TASK TO CARRY OUT: Copy every line of the material below word for word, keeping the same order.

Data entries:
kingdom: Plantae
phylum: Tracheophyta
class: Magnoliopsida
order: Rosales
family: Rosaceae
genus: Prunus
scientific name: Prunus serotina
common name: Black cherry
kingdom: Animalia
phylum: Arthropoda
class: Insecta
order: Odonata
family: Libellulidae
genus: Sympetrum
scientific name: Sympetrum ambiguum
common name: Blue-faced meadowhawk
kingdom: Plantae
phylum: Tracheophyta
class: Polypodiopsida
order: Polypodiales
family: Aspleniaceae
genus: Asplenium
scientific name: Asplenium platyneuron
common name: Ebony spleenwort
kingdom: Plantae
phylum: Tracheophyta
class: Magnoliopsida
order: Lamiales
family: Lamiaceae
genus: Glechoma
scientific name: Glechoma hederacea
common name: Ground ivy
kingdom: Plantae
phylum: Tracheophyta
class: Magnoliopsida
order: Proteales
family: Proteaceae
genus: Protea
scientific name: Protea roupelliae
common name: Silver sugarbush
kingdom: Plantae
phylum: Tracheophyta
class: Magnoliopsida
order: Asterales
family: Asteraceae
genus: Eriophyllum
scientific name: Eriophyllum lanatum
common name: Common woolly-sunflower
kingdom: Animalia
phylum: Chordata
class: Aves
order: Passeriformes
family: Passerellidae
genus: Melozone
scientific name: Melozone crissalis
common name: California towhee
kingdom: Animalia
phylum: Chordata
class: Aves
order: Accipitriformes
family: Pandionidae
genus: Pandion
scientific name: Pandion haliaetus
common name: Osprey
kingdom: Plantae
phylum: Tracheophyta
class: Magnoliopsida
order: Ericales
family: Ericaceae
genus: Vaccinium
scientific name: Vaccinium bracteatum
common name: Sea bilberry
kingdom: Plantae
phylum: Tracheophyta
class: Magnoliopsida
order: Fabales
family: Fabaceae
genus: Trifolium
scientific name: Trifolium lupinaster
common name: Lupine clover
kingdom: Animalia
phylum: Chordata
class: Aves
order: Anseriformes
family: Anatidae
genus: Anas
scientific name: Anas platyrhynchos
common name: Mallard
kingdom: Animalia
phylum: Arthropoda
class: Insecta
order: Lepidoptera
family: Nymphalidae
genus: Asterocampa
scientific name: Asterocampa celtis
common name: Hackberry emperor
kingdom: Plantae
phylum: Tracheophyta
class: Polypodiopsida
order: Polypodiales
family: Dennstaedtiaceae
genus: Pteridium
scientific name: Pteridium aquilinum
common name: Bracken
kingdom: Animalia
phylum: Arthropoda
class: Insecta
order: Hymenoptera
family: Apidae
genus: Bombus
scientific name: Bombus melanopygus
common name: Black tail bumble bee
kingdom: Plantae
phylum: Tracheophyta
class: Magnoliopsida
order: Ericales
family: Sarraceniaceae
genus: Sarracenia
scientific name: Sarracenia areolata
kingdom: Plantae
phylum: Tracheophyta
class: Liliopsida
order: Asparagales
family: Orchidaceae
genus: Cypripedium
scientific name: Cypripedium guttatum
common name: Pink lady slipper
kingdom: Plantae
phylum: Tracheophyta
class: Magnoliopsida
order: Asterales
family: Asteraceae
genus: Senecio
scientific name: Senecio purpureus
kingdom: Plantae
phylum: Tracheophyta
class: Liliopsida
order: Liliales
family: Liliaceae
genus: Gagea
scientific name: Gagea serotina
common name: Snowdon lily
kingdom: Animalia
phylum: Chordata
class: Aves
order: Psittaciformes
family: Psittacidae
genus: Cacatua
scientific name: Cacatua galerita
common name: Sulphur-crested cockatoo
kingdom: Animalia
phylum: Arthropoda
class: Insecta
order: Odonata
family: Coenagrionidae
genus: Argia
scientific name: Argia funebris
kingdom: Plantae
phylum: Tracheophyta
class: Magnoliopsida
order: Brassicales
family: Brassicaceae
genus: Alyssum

RESULT OF THIS EXERCISE:
kingdom: Plantae
phylum: Tracheophyta
class: Magnoliopsida
order: Rosales
family: Rosaceae
genus: Prunus
scientific name: Prunus serotina
common name: Black cherry
kingdom: Animalia
phylum: Arthropoda
class: Insecta
order: Odonata
family: Libellulidae
genus: Sympetrum
scientific name: Sympetrum ambiguum
common name: Blue-faced meadowhawk
kingdom: Plantae
phylum: Tracheophyta
class: Polypodiopsida
order: Polypodiales
family: Aspleniaceae
genus: Asplenium
scientific name: Asplenium platyneuron
common name: Ebony spleenwort
kingdom: Plantae
phylum: Tracheophyta
class: Magnoliopsida
order: Lamiales
family: Lamiaceae
genus: Glechoma
scientific name: Glechoma hederacea
common name: Ground ivy
kingdom: Plantae
phylum: Tracheophyta
class: Magnoliopsida
order: Proteales
family: Proteaceae
genus: Protea
scientific name: Protea roupelliae
common name: Silver sugarbush
kingdom: Plantae
phylum: Tracheophyta
class: Magnoliopsida
order: Asterales
family: Asteraceae
genus: Eriophyllum
scientific name: Eriophyllum lanatum
common name: Common woolly-sunflower
kingdom: Animalia
phylum: Chordata
class: Aves
order: Passeriformes
family: Passerellidae
genus: Melozone
scientific name: Melozone crissalis
common name: California towhee
kingdom: Animalia
phylum: Chordata
class: Aves
order: Accipitriformes
family: Pandionidae
genus: Pandion
scientific name: Pandion haliaetus
common name: Osprey
kingdom: Plantae
phylum: Tracheophyta
class: Magnoliopsida
order: Ericales
family: Ericaceae
genus: Vaccinium
scientific name: Vaccinium bracteatum
common name: Sea bilberry
kingdom: Plantae
phylum: Tracheophyta
class: Magnoliopsida
order: Fabales
family: Fabaceae
genus: Trifolium
scientific name: Trifolium lupinaster
common name: Lupine clover
kingdom: Animalia
phylum: Chordata
class: Aves
order: Anseriformes
family: Anatidae
genus: Anas
scientific name: Anas platyrhynchos
common name: Mallard
kingdom: Animalia
phylum: Arthropoda
class: Insecta
order: Lepidoptera
family: Nymphalidae
genus: Asterocampa
scientific name: Asterocampa celtis
common name: Hackberry emperor
kingdom: Plantae
phylum: Tracheophyta
class: Polypodiopsida
order: Polypodiales
family: Dennstaedtiaceae
genus: Pteridium
scientific name: Pteridium aquilinum
common name: Bracken
kingdom: Animalia
phylum: Arthropoda
class: Insecta
order: Hymenoptera
family: Apidae
genus: Bombus
scientific name: Bombus melanopygus
common name: Black tail bumble bee
kingdom: Plantae
phylum: Tracheophyta
class: Magnoliopsida
order: Ericales
family: Sarraceniaceae
genus: Sarracenia
scientific name: Sarracenia areolata
kingdom: Plantae
phylum: Tracheophyta
class: Liliopsida
order: Asparagales
family: Orchidaceae
genus: Cypripedium
scientific name: Cypripedium guttatum
common name: Pink lady slipper
kingdom: Plantae
phylum: Tracheophyta
class: Magnoliopsida
order: Asterales
family: Asteraceae
genus: Senecio
scientific name: Senecio purpureus
kingdom: Plantae
phylum: Tracheophyta
class: Liliopsida
order: Liliales
family: Liliaceae
genus: Gagea
scientific name: Gagea serotina
common name: Snowdon lily
kingdom: Animalia
phylum: Chordata
class: Aves
order: Psittaciformes
family: Psittacidae
genus: Cacatua
scientific name: Cacatua galerita
common name: Sulphur-crested cockatoo
kingdom: Animalia
phylum: Arthropoda
class: Insecta
order: Odonata
family: Coenagrionidae
genus: Argia
scientific name: Argia funebris
kingdom: Plantae
phylum: Tracheophyta
class: Magnoliopsida
order: Brassicales
family: Brassicaceae
genus: Alyssum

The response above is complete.